Gene expression patterns and catalytic properties of UDP-D-glucose 4-epimerases from barley (Hordeum vulgare L.)

Abstract

UGE (UDP-Glc 4-epimerase or UDP-Gal 4-epimerase; EC 5.1.3.2) catalyses the interconversion of UDP-Gal and UDP-Glc. Both nucleotide sugars act as activated sugar donors for the biosynthesis of cell wall polysaccharides such as cellulose, xyloglucans, (1,3;1,4)-beta-D-glucan and pectins, together with other biologically significant compounds including glycoproteins and glycolipids. Three members of the HvUGE (barley UGE) gene family, designated HvUGE1, HvUGE2 and HvUGE3, have been characterized. Q-PCR (quantitative real-time PCR) showed that HvUGE1 mRNA was most abundant in leaf tips and mature roots, but its expression levels were relatively low in basal leaves and root tips. The HvUGE2 gene was transcribed at significant levels in all organs examined, while HvUGE3 mRNA levels were very low in all the organs. Heterologous expression of a near full-length cDNA confirmed that HvUGE1 encodes a functional UGE. A non-covalently bound NAD+ was released from the enzyme after denaturing with aqueous ethanol and was identified by its spectrophotometric properties and by electrospray ionization MS. The K(m) values were 40 microM for UDP-Gal and 55 muM for UDP-Glc. HvUGE also catalyses the interconversion of UDP-GalNAc and UDP-GlcNAc, although it is not known if this has any biological significance. A three-dimensional model of the HvUGE revealed that its overall structural fold is highly conserved compared with the human UGE and provides a structural rationale for its ability to bind UDP-GlcNAc.

Figure 1. Alignment of amino acid sequences of UGEs

Amino acid sequences of UGEs from barley (HvUGE1, HvUGE2 and HvUGE3), A. thaliana (AtUGE1, Swiss-Prot Data Bank entry Q42605), rice (TIGR locus: Os05g51670) and human (PDB entry 1hzj) were aligned using the GeneDoc program (www.psc.edu/biomed/genedoc). The conserved motifs GXXGXXG (NAD⁺-binding) and catalytic amino acid residues Ser and Tyr-Xaa-Xaa-Xaa-Lys of the active site are underlined.

Figure 2. SDS/PAGE of barley HvUGE1 expressed in E. coli

The barley HvUGE1 cDNA was expressed in E. coli and proteins were separated by SDS/PAGE. Control, cell extracts without addition of IPTG; IPTG, protein expression following induction with 0.5 mM IPTG; Ni-NTA, the purified fraction following Ni-NTA affinity chromatography. Protein molecular mass standards (in kDa) are indicated on the left.
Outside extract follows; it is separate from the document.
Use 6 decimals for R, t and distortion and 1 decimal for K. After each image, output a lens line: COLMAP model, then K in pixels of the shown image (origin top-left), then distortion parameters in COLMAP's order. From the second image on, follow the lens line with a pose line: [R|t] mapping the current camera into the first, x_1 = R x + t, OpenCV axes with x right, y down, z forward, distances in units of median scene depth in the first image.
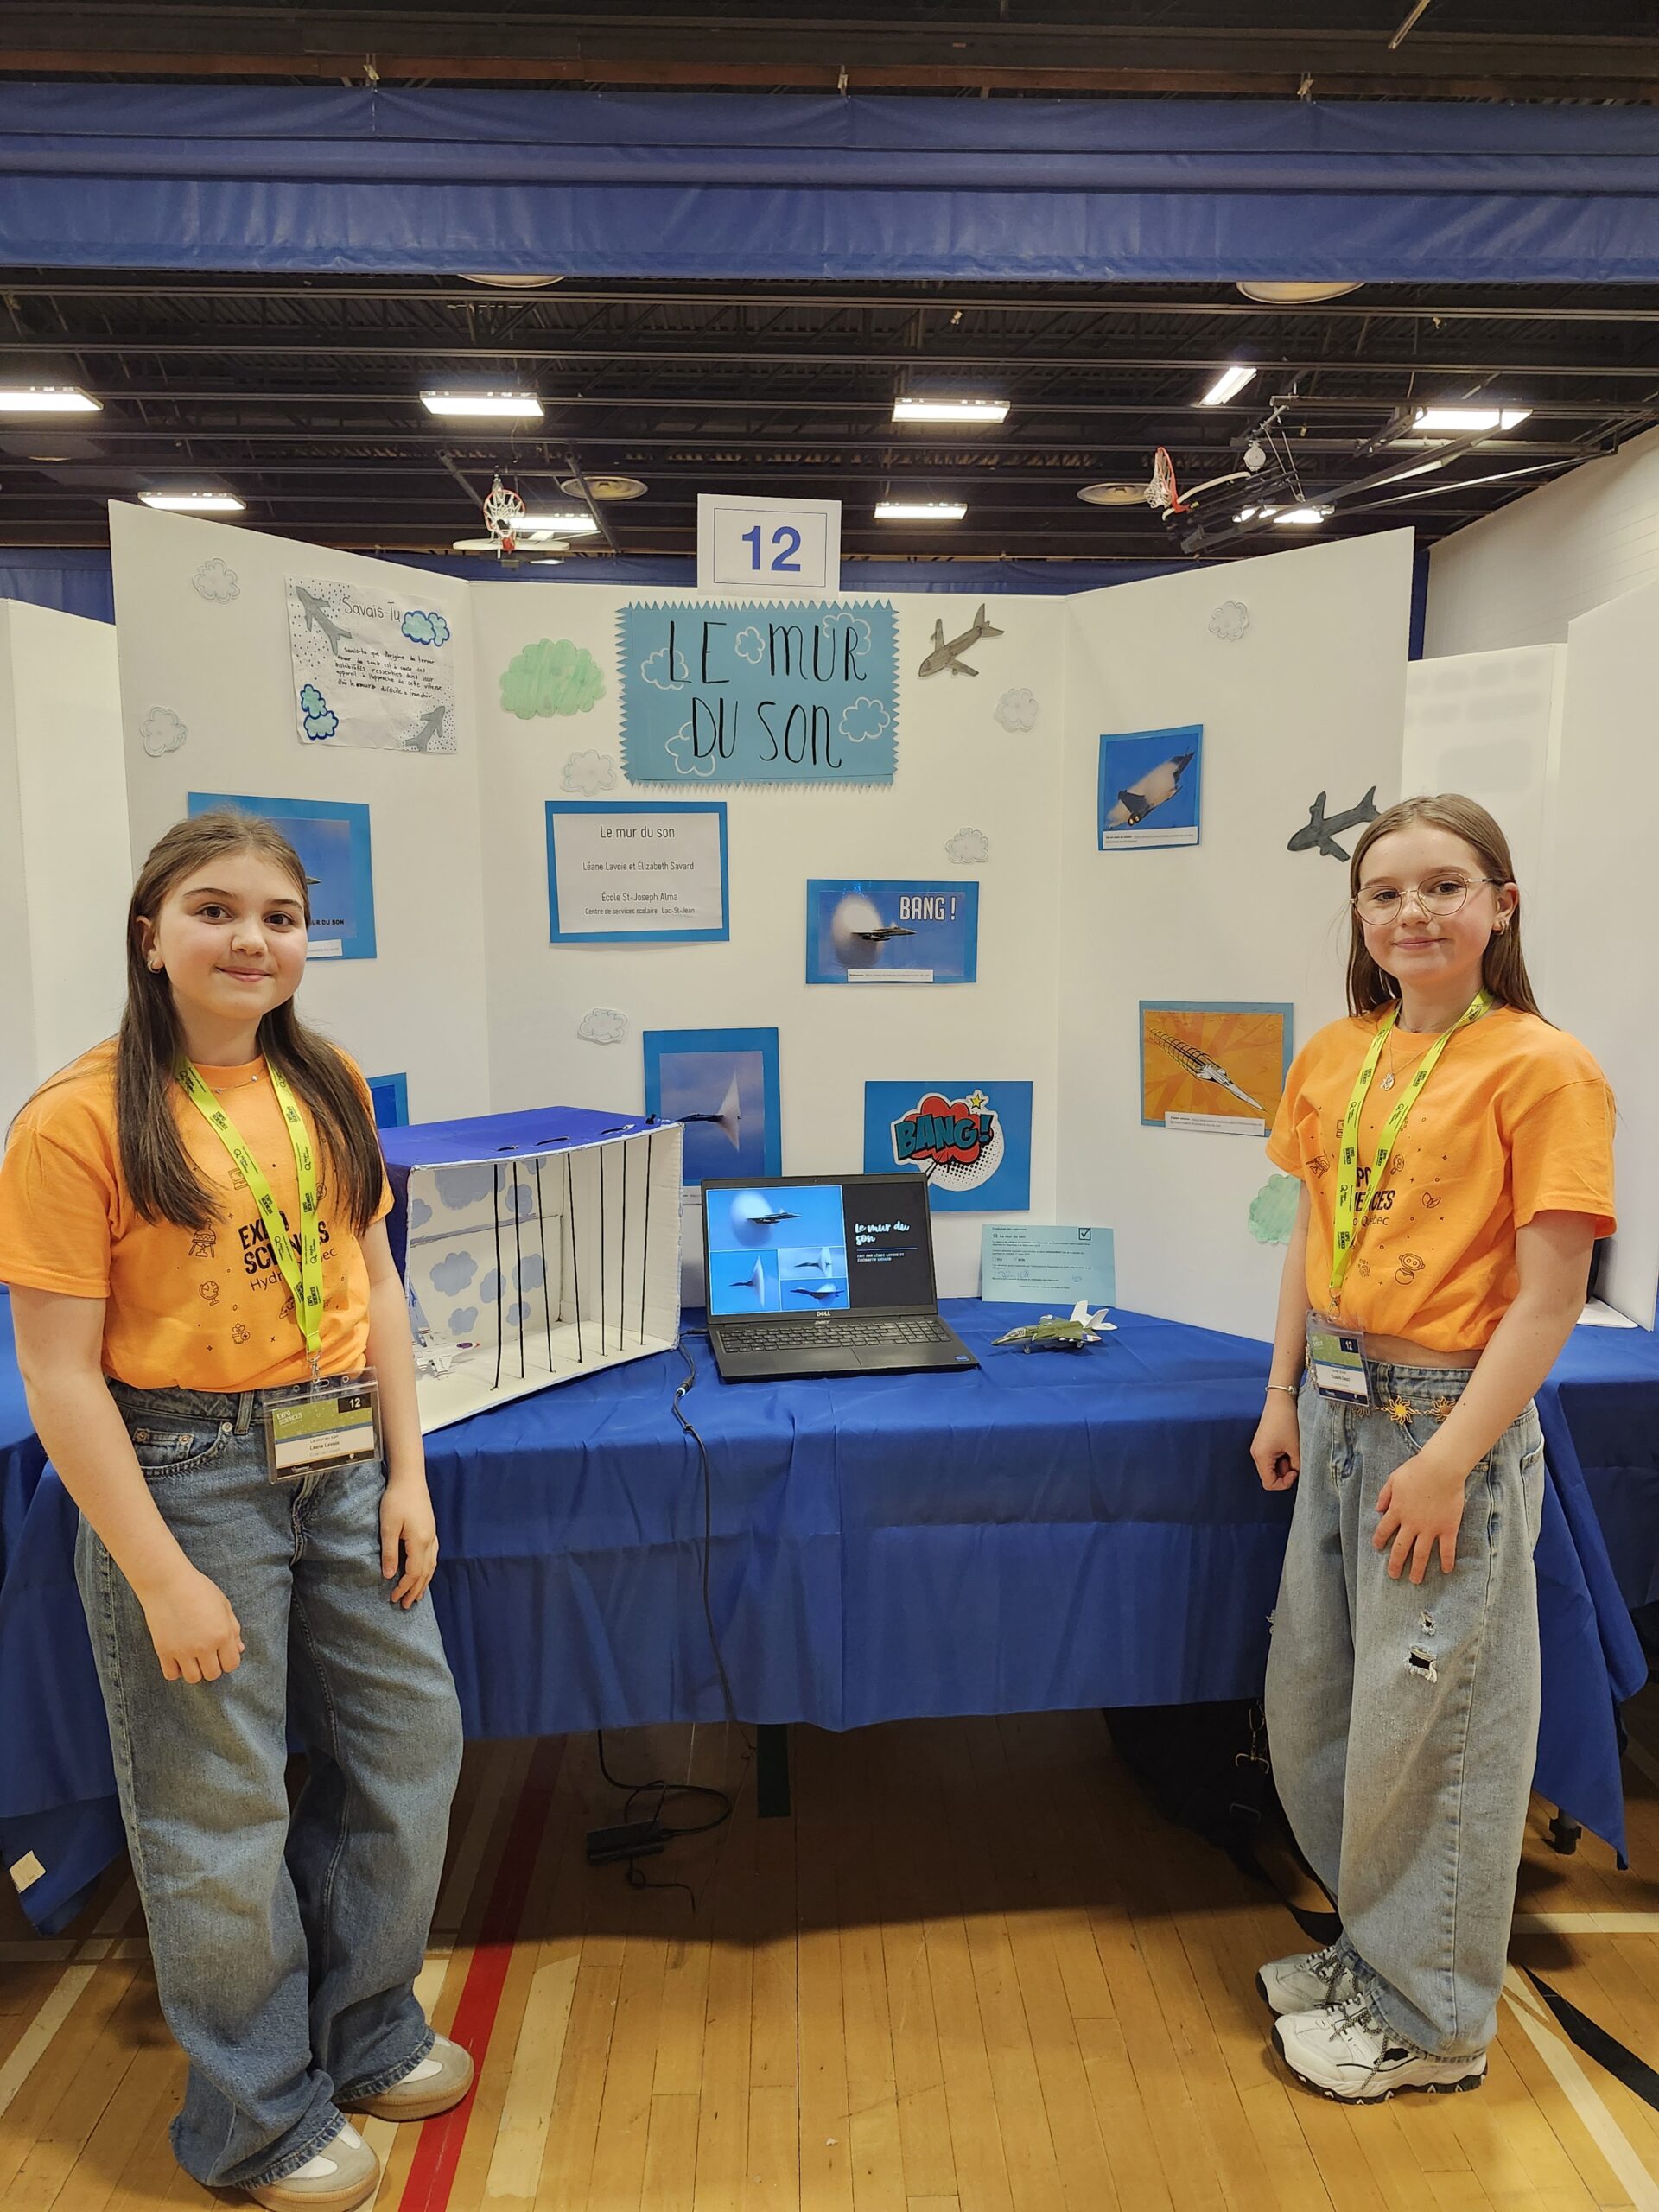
lens RADIAL K [[1506.4, 0, 836.8], [0, 1506.4, 1129.5], [0, 0, 1]] dist [0.052952, -0.047472]
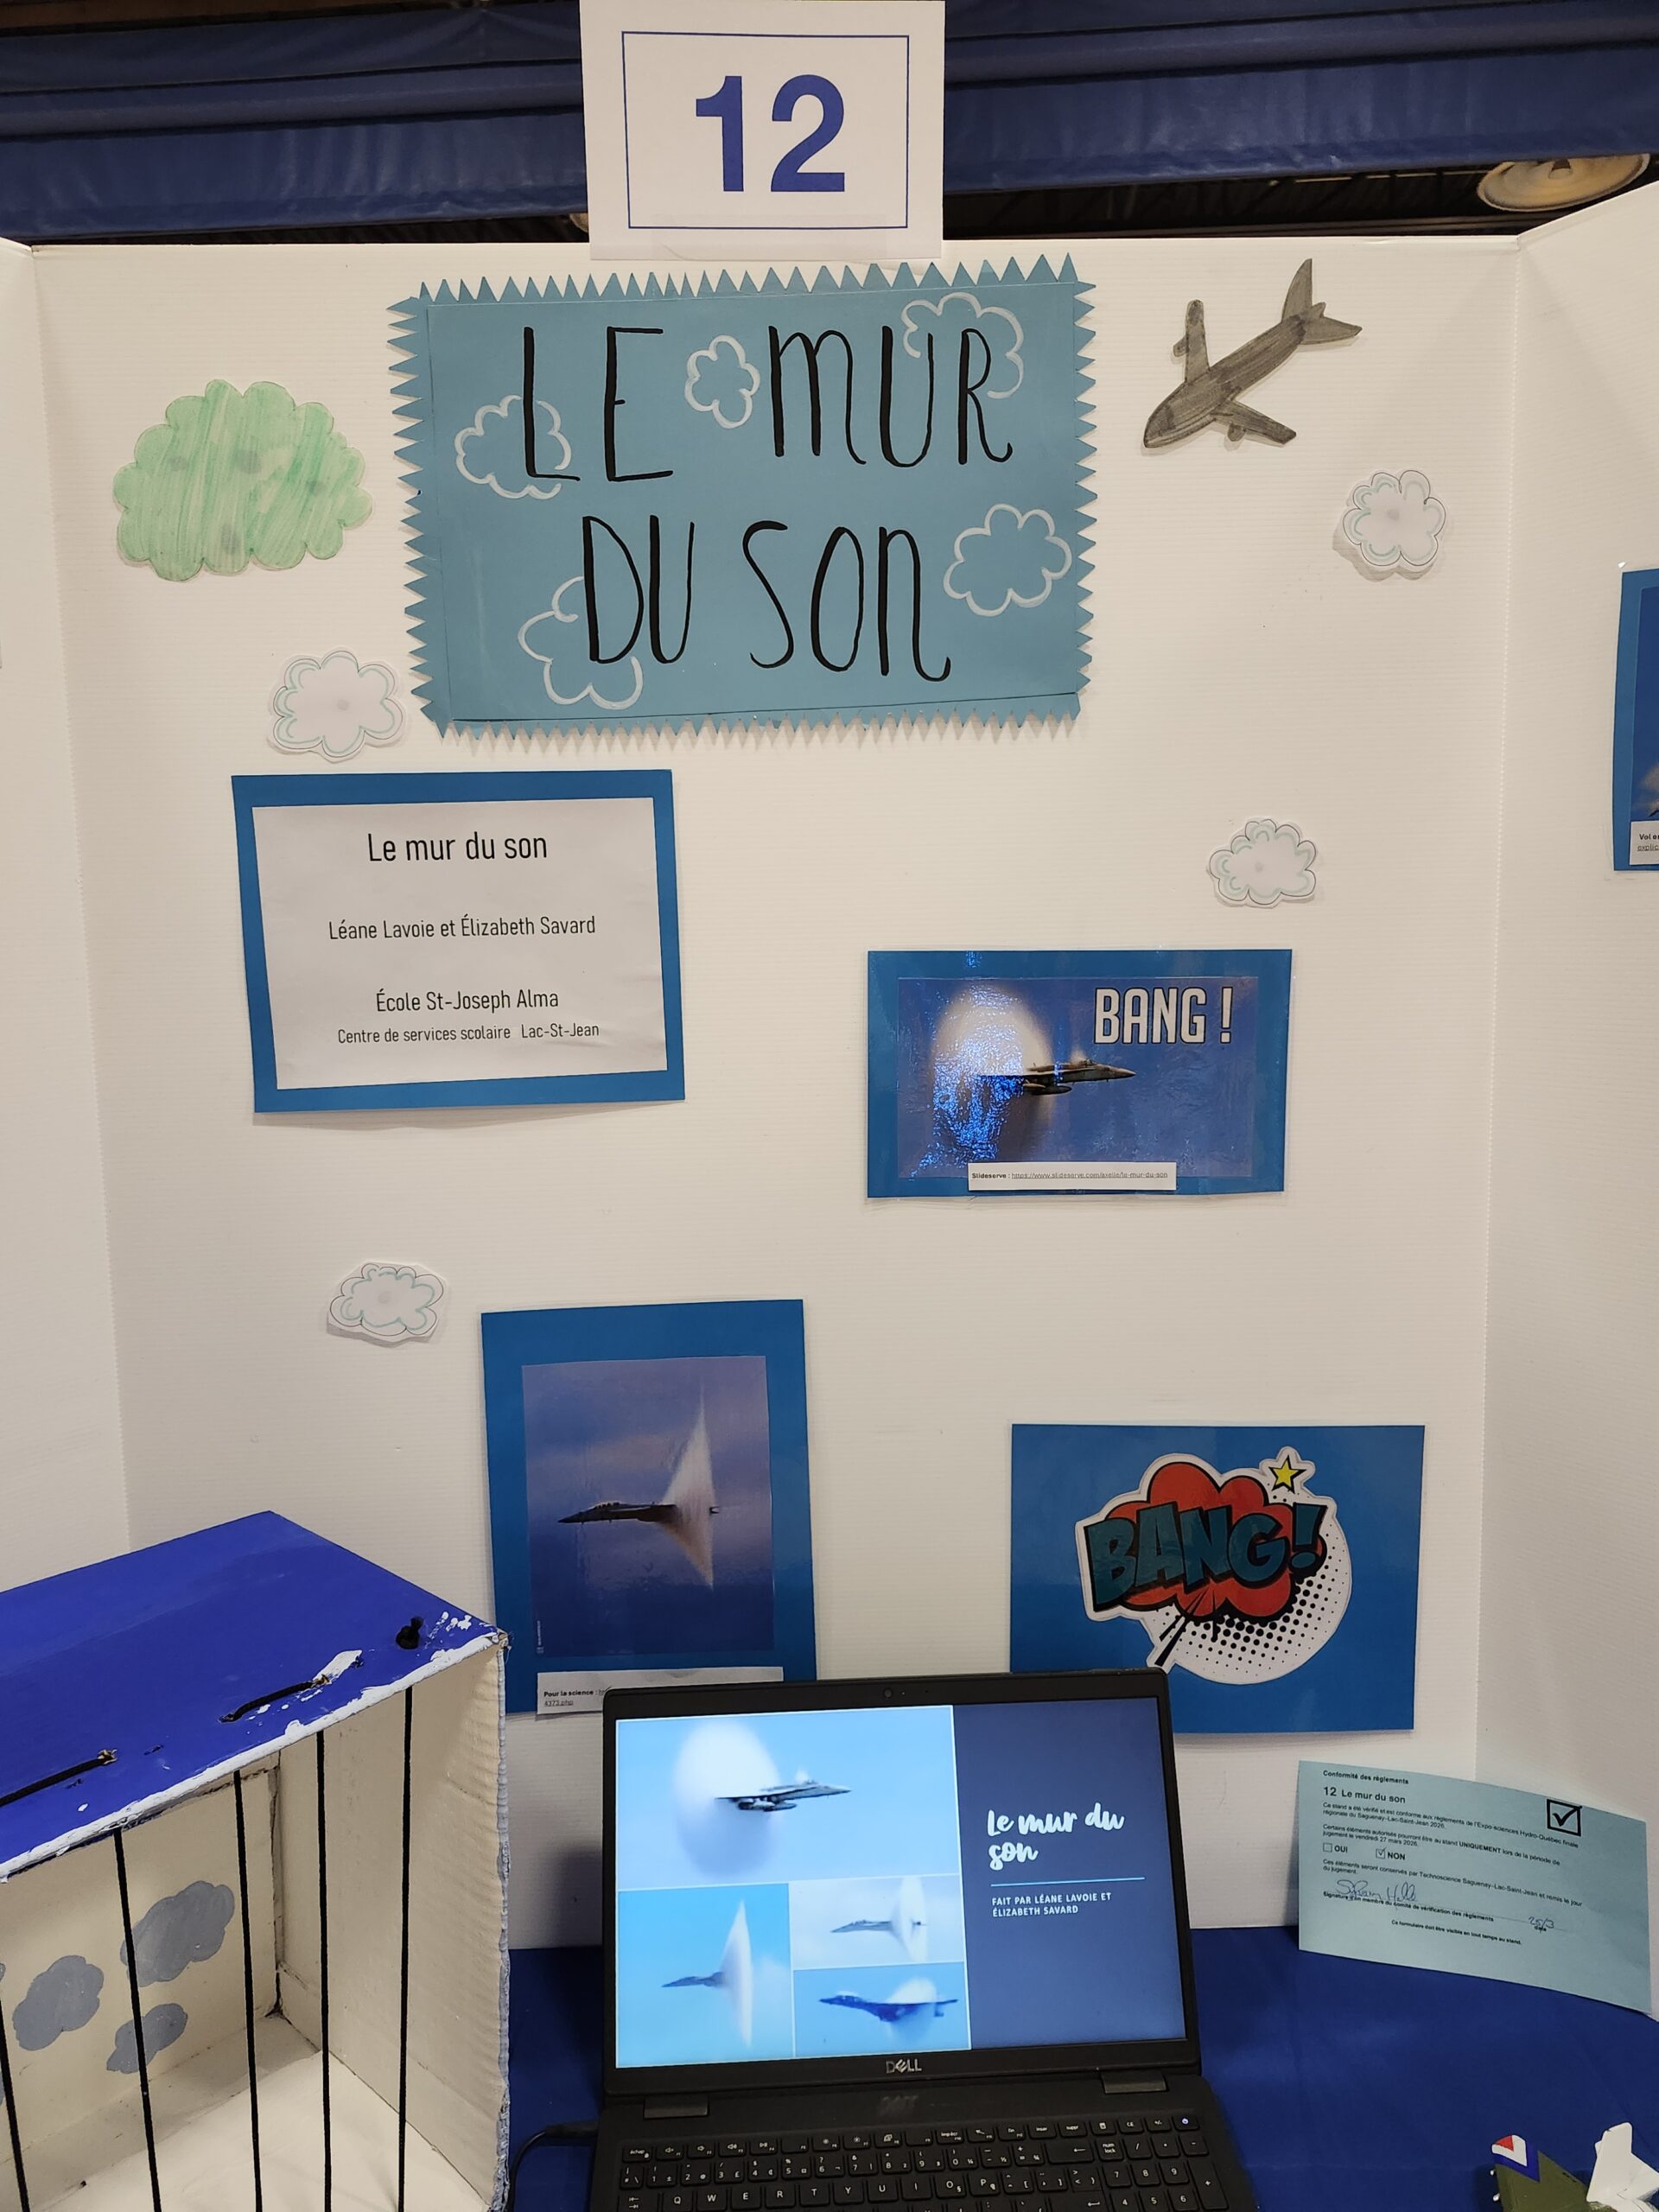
lens RADIAL K [[1628.0, 0, 829.5], [0, 1628.0, 1106.0], [0, 0, 1]] dist [0.050009, -0.063778]
pose [[0.993744, -0.001126, -0.111680, 0.019440], [-0.002004, 0.999608, -0.027913, -0.111115], [0.111667, 0.027962, 0.993352, 0.556478]]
Figure 3. Normalized expression levels of HvUGE genes in different barley organs

Levels of mRNA are presented as the number of copies per μg of total RNA after normalization. Organs were as described by Burton et al. [16] and included leaf tips, leaf bases, root tip and the maturation zone (m/zone) of roots, flowers just before anthesis (FL early), flowers at anthesis (FL anthesis), developing grain 3 and 13 days post-anthesis (Grain early and Grain mid), 3-day-old coleoptiles (Col 3 day) and the stem of mature plants just below the emerging ear (Stem). The results shown are means for four separate evaluations and S.D.s are indicated.

Figure 4. Normalized expression levels of HvUGE genes in young barley leaves, roots and coleoptiles

Barley leaves were sectioned into five segments and roots were cut into four segments as described by Burton et al. [16]. Units and statistical treatments were as described in the legend to Figure 3.

Figure 5. Molecular model of the HvUGE1

(A) Stereo view of the ribbon representation of the HvUGE1 model shows secondary structural elements of the enzyme folded into a mixed α/β protein fold. The R.M.S.D. value between the template structure (PDB entry 1hzj) and the modelled HvUGE1 is 0.951 Å over 343 amino acid residues. The N- and C-termini of the enzyme are shown in the lower and upper parts of the panel respectively. Spheres in atomic colours represent van der Waals radii of bound UDP-GlcNAc and NAD⁺ ligands. (B) Stereo representation of the molecular surface area depicts the active site region with bound NAD⁺ and UDP-GlcNAc. The molecular surface was generated with a probe radius of 1.4 Å. The Figure was prepared with PyMol.